Format every line of the following records as a numbered list, leaving out any blank lines.

▶ [MATERIAL SUPPLIED]
---

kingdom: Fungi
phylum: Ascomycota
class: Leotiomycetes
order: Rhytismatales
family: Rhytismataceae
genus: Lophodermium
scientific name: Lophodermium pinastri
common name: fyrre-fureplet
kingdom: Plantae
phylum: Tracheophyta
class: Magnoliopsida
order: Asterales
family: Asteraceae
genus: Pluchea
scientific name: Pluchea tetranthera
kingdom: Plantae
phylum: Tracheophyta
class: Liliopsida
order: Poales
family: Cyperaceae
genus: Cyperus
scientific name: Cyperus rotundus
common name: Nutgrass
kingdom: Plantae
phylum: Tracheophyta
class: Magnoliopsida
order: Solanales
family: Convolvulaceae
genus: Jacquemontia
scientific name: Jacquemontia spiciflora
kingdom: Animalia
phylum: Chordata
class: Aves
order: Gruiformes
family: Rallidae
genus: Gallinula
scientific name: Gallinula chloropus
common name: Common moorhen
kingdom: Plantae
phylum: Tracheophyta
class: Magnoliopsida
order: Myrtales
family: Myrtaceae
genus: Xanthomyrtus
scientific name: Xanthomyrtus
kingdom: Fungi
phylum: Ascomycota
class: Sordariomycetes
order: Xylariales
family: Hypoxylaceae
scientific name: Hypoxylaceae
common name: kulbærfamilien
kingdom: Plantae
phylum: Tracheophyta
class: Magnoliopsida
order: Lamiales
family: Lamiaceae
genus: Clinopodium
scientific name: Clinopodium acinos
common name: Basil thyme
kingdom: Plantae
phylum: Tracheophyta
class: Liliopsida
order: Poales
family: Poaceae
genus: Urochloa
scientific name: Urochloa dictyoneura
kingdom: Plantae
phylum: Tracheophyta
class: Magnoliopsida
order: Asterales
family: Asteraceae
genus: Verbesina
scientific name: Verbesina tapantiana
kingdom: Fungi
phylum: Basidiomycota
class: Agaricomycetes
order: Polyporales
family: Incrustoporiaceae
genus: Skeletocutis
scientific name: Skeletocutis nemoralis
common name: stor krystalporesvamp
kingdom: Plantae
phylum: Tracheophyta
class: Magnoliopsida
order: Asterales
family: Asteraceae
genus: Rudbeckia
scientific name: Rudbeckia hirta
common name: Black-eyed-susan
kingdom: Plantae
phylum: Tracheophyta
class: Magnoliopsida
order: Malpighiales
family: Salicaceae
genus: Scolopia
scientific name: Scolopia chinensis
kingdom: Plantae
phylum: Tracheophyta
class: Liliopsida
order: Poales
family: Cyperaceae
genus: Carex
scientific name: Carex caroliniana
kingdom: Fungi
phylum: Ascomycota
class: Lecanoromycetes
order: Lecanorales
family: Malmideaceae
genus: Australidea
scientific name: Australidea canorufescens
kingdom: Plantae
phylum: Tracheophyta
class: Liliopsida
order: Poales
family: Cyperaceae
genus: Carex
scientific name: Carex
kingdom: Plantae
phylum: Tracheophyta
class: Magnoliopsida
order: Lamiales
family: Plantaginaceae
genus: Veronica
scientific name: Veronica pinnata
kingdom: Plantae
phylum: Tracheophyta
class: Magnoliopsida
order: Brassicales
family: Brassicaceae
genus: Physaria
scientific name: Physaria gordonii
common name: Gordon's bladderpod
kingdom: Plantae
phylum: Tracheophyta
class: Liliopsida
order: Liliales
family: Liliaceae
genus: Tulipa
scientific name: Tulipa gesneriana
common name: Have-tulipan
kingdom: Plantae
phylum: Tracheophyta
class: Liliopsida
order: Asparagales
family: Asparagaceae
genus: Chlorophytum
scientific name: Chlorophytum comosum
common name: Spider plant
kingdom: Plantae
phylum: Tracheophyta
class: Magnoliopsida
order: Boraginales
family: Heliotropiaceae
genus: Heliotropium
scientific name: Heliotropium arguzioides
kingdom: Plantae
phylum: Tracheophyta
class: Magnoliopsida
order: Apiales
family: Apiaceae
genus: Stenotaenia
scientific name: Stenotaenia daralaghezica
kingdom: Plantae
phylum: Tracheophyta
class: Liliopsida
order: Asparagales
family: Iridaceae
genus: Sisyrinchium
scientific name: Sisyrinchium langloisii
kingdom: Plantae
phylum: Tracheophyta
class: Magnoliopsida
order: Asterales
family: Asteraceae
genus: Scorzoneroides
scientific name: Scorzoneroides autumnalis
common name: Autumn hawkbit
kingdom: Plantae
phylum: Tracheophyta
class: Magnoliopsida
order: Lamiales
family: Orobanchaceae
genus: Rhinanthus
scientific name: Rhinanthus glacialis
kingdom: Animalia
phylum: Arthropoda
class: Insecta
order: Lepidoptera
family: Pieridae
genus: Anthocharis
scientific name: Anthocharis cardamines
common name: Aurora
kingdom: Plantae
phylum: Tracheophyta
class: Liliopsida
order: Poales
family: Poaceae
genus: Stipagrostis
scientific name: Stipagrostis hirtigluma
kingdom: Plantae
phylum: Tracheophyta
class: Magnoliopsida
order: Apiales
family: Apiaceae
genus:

---

▶ [THE OUTPUT]
1. kingdom: Fungi
2. phylum: Ascomycota
3. class: Leotiomycetes
4. order: Rhytismatales
5. family: Rhytismataceae
6. genus: Lophodermium
7. scientific name: Lophodermium pinastri
8. common name: fyrre-fureplet
9. kingdom: Plantae
10. phylum: Tracheophyta
11. class: Magnoliopsida
12. order: Asterales
13. family: Asteraceae
14. genus: Pluchea
15. scientific name: Pluchea tetranthera
16. kingdom: Plantae
17. phylum: Tracheophyta
18. class: Liliopsida
19. order: Poales
20. family: Cyperaceae
21. genus: Cyperus
22. scientific name: Cyperus rotundus
23. common name: Nutgrass
24. kingdom: Plantae
25. phylum: Tracheophyta
26. class: Magnoliopsida
27. order: Solanales
28. family: Convolvulaceae
29. genus: Jacquemontia
30. scientific name: Jacquemontia spiciflora
31. kingdom: Animalia
32. phylum: Chordata
33. class: Aves
34. order: Gruiformes
35. family: Rallidae
36. genus: Gallinula
37. scientific name: Gallinula chloropus
38. common name: Common moorhen
39. kingdom: Plantae
40. phylum: Tracheophyta
41. class: Magnoliopsida
42. order: Myrtales
43. family: Myrtaceae
44. genus: Xanthomyrtus
45. scientific name: Xanthomyrtus
46. kingdom: Fungi
47. phylum: Ascomycota
48. class: Sordariomycetes
49. order: Xylariales
50. family: Hypoxylaceae
51. scientific name: Hypoxylaceae
52. common name: kulbærfamilien
53. kingdom: Plantae
54. phylum: Tracheophyta
55. class: Magnoliopsida
56. order: Lamiales
57. family: Lamiaceae
58. genus: Clinopodium
59. scientific name: Clinopodium acinos
60. common name: Basil thyme
61. kingdom: Plantae
62. phylum: Tracheophyta
63. class: Liliopsida
64. order: Poales
65. family: Poaceae
66. genus: Urochloa
67. scientific name: Urochloa dictyoneura
68. kingdom: Plantae
69. phylum: Tracheophyta
70. class: Magnoliopsida
71. order: Asterales
72. family: Asteraceae
73. genus: Verbesina
74. scientific name: Verbesina tapantiana
75. kingdom: Fungi
76. phylum: Basidiomycota
77. class: Agaricomycetes
78. order: Polyporales
79. family: Incrustoporiaceae
80. genus: Skeletocutis
81. scientific name: Skeletocutis nemoralis
82. common name: stor krystalporesvamp
83. kingdom: Plantae
84. phylum: Tracheophyta
85. class: Magnoliopsida
86. order: Asterales
87. family: Asteraceae
88. genus: Rudbeckia
89. scientific name: Rudbeckia hirta
90. common name: Black-eyed-susan
91. kingdom: Plantae
92. phylum: Tracheophyta
93. class: Magnoliopsida
94. order: Malpighiales
95. family: Salicaceae
96. genus: Scolopia
97. scientific name: Scolopia chinensis
98. kingdom: Plantae
99. phylum: Tracheophyta
100. class: Liliopsida
101. order: Poales
102. family: Cyperaceae
103. genus: Carex
104. scientific name: Carex caroliniana
105. kingdom: Fungi
106. phylum: Ascomycota
107. class: Lecanoromycetes
108. order: Lecanorales
109. family: Malmideaceae
110. genus: Australidea
111. scientific name: Australidea canorufescens
112. kingdom: Plantae
113. phylum: Tracheophyta
114. class: Liliopsida
115. order: Poales
116. family: Cyperaceae
117. genus: Carex
118. scientific name: Carex
119. kingdom: Plantae
120. phylum: Tracheophyta
121. class: Magnoliopsida
122. order: Lamiales
123. family: Plantaginaceae
124. genus: Veronica
125. scientific name: Veronica pinnata
126. kingdom: Plantae
127. phylum: Tracheophyta
128. class: Magnoliopsida
129. order: Brassicales
130. family: Brassicaceae
131. genus: Physaria
132. scientific name: Physaria gordonii
133. common name: Gordon's bladderpod
134. kingdom: Plantae
135. phylum: Tracheophyta
136. class: Liliopsida
137. order: Liliales
138. family: Liliaceae
139. genus: Tulipa
140. scientific name: Tulipa gesneriana
141. common name: Have-tulipan
142. kingdom: Plantae
143. phylum: Tracheophyta
144. class: Liliopsida
145. order: Asparagales
146. family: Asparagaceae
147. genus: Chlorophytum
148. scientific name: Chlorophytum comosum
149. common name: Spider plant
150. kingdom: Plantae
151. phylum: Tracheophyta
152. class: Magnoliopsida
153. order: Boraginales
154. family: Heliotropiaceae
155. genus: Heliotropium
156. scientific name: Heliotropium arguzioides
157. kingdom: Plantae
158. phylum: Tracheophyta
159. class: Magnoliopsida
160. order: Apiales
161. family: Apiaceae
162. genus: Stenotaenia
163. scientific name: Stenotaenia daralaghezica
164. kingdom: Plantae
165. phylum: Tracheophyta
166. class: Liliopsida
167. order: Asparagales
168. family: Iridaceae
169. genus: Sisyrinchium
170. scientific name: Sisyrinchium langloisii
171. kingdom: Plantae
172. phylum: Tracheophyta
173. class: Magnoliopsida
174. order: Asterales
175. family: Asteraceae
176. genus: Scorzoneroides
177. scientific name: Scorzoneroides autumnalis
178. common name: Autumn hawkbit
179. kingdom: Plantae
180. phylum: Tracheophyta
181. class: Magnoliopsida
182. order: Lamiales
183. family: Orobanchaceae
184. genus: Rhinanthus
185. scientific name: Rhinanthus glacialis
186. kingdom: Animalia
187. phylum: Arthropoda
188. class: Insecta
189. order: Lepidoptera
190. family: Pieridae
191. genus: Anthocharis
192. scientific name: Anthocharis cardamines
193. common name: Aurora
194. kingdom: Plantae
195. phylum: Tracheophyta
196. class: Liliopsida
197. order: Poales
198. family: Poaceae
199. genus: Stipagrostis
200. scientific name: Stipagrostis hirtigluma
201. kingdom: Plantae
202. phylum: Tracheophyta
203. class: Magnoliopsida
204. order: Apiales
205. family: Apiaceae
206. genus:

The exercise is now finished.